Afin de s’opposer à ce projet, et rétablir la vérité historique, on se contentera de rappeler :

- Les armoiries n’ont été créées qu’au XIIe siècle. Il est donc faux de prétendre que les premiers comtes de Provence en avaient déjà au Xe !...

- Même si la famille du premier comte de Provence, Guillaume le Libérateur, a pu se servir d’une bannière avec une croix – comme les Croisés, il avait combattu les Sarrasins…- aucun document n’atteste qu’il s’agit de l’actuelle croix de Toulouse.

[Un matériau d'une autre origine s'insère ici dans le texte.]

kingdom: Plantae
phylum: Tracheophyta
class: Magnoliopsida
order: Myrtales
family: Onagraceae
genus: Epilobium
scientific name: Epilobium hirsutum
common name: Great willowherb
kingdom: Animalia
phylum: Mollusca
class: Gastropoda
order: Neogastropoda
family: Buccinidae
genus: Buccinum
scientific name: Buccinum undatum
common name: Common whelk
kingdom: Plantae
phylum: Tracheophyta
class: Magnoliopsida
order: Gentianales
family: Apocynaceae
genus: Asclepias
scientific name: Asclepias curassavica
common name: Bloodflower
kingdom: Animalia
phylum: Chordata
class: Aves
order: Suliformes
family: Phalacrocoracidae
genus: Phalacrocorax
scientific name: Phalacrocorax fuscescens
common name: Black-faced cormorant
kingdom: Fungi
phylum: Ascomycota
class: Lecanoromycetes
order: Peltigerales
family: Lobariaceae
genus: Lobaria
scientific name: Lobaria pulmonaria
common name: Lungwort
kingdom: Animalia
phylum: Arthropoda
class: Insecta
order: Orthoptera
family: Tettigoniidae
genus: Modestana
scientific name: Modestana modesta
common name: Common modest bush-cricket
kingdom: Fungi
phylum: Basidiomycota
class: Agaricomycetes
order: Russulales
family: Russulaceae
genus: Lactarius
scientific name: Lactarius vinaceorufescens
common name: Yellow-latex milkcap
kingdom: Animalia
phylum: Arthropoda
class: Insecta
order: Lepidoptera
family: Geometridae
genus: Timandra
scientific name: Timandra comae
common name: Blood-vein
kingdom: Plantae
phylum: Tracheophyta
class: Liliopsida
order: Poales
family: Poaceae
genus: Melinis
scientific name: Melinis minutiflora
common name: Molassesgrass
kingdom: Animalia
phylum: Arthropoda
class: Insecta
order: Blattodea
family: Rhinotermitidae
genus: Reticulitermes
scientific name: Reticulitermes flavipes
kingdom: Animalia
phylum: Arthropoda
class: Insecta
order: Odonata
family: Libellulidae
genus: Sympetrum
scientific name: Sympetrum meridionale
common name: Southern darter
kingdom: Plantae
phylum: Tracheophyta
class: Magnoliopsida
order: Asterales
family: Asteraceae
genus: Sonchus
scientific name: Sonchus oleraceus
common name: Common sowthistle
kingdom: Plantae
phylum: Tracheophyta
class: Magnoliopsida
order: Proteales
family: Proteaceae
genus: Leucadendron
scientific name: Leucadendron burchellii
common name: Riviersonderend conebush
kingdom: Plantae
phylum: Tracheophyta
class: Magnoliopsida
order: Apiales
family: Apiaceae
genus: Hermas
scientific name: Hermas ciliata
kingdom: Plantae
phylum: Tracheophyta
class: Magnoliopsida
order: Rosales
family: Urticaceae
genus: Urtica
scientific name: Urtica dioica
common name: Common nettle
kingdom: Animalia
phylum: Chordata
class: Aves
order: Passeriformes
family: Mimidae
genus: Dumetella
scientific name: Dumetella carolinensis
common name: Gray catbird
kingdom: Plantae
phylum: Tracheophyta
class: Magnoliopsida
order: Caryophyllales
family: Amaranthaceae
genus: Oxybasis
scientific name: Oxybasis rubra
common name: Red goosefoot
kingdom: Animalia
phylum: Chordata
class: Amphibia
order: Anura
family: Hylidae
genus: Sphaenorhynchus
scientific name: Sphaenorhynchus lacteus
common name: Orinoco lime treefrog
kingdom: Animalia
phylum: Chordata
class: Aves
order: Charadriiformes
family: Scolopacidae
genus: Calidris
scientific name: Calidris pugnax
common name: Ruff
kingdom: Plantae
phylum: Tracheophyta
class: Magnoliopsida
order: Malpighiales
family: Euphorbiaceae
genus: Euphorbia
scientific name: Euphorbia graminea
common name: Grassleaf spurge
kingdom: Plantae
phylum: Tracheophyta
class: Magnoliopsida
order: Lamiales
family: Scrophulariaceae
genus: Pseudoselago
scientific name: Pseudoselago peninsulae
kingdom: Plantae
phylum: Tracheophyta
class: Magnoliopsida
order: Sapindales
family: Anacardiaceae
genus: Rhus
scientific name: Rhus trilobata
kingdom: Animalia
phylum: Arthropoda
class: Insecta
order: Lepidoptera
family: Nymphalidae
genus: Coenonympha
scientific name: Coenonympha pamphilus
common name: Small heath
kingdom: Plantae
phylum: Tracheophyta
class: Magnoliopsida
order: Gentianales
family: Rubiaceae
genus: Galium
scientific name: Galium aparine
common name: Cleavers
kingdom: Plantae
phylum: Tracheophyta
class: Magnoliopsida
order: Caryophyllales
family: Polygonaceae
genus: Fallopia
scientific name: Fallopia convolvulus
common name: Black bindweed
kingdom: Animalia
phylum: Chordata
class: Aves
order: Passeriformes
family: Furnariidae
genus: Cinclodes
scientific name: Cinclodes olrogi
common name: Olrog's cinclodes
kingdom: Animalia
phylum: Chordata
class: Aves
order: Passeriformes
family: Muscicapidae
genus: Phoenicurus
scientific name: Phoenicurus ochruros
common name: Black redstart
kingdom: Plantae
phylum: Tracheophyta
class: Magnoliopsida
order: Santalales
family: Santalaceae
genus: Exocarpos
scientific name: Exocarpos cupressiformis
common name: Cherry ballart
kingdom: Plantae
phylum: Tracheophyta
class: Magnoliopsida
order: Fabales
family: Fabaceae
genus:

- Les Comtes de Toulouse descendaient d’une princesse provençale, Emma, qui leur avait transmis certains droits dynastiques sur la Provence. Ils les firent valoir lorsque la lignée directe de Guillaume le Libérateur – le Père de la Patrie, comme l’appelaient les historiens provençaux...- s’éteignit en ligne masculine au début du XIIe. Ainsi rêvaient-ils d’annexer la Provence à leurs territoires d’outre-Rhône... On voit que ce projet ne date pas d’hier !...

- Sans héritier masculin, la lignée des comtes de Provence était très affaiblie par rapport à ses cousins toulousains. C’est la raison pour laquelle ils cherchèrent un « chevalier blanc » pour défendre leur cause. Ce fut le comte de Barcelone, à qui ils donnèrent la main de Douce, leur ultime héritière. C’est de ce couple que sont issues les dynasties provençales suivantes, les princes catalans parvenant à vaincre les comtes de Toulouse.

- Comme outil de propagande afin de favoriser leur politique expansionniste, il est probable que les comtes de Toulouse aient récupéré la croix de Guillaume le Libérateur, qu’ils firent évoluer pour arriver à l’actuelle croix de Toulouse, ou « occitane ».

- Pour y répondre, les comtes de Barcelone se choisirent un autre insigne provençal encore plus prestigieux : la bannière de l’ancien royaume de Provence-Bourgogne, qu’ils introduisirent en Catalogne. C’est bien sûr l’origine du sang et or provençal et catalan…

- La croix de Toulouse est ainsi seulement Languedocienne. Et si on la trouve par exemple sur la Place du Capitole à Toulouse ou comme insigne de la Région Midi Pyrénées, c’est précisément parce qu’elle n’est pas Provençale !...

- Si on remarque la croix occitane sur quelques rares blasons vauclusiens, c’est parce que le Comtat resta un temps sous la souveraineté des comtes de Toulouse, suite au partage effectué au XIIe siècle entre ces derniers et les Catalans…L’usage féodal de l’époque permettait aussi à des lignées de reprendre le blason de familles prestigieuses dont elles se réclamaient. C’est la raison pour laquelle peut trouver la croix de Toulouse dans certains – très rares…- blasons provençaux…

- On ajoutera enfin que ce n’est pas son origine qui fait la symbolique identitaire d’un insigne. Les symboles ou drapeaux basque, breton, corse, catalan, lorrain, ne proviennent pas de ces régions… Cela ne les empêche pas d’être devenus ce qu’ils sont !... Et la croix occitane est… seulement occitane, c’est-à-dire Languedocienne !... Comme c’était déjà le cas au moyen-âge, arborer aujourd’hui la croix occitane est faire allégeance à l’idéologie qu’elle représente, qui va à l’encontre d’une Provence distincte du Languedoc voisin...

Comme le remarquaient les politiciens totalitaires du XXe siècle, « plus le mensonge est gros, plus il passera »… C’est ainsi qu’avoir été si vilipendé, Mistral est désormais considéré comme un « escrivan occitan », tandis que le blason languedocien est ripoliné sous le faux titre de « crotz provençala »…

Tout cela pour fondre la Provence dans une artificielle Occitanie « languedocianisée » !...

Les Provençaux ne se laisseront pas faire !

Remi Venture,
- Vice-président du Collectif Prouvènço
- Historien,
- Docteur en musicologie,
- Majoral du Félibrige.


Visuel : Sceau de Raymond Bérenger II de Provence, le plus ancien conservé attestant l’emploi du sang et or. Il date de 1150 et est conservé aux Archives Départementales des Bouches-du-Rhône, qui conserve les archives de l’ancien état provençal.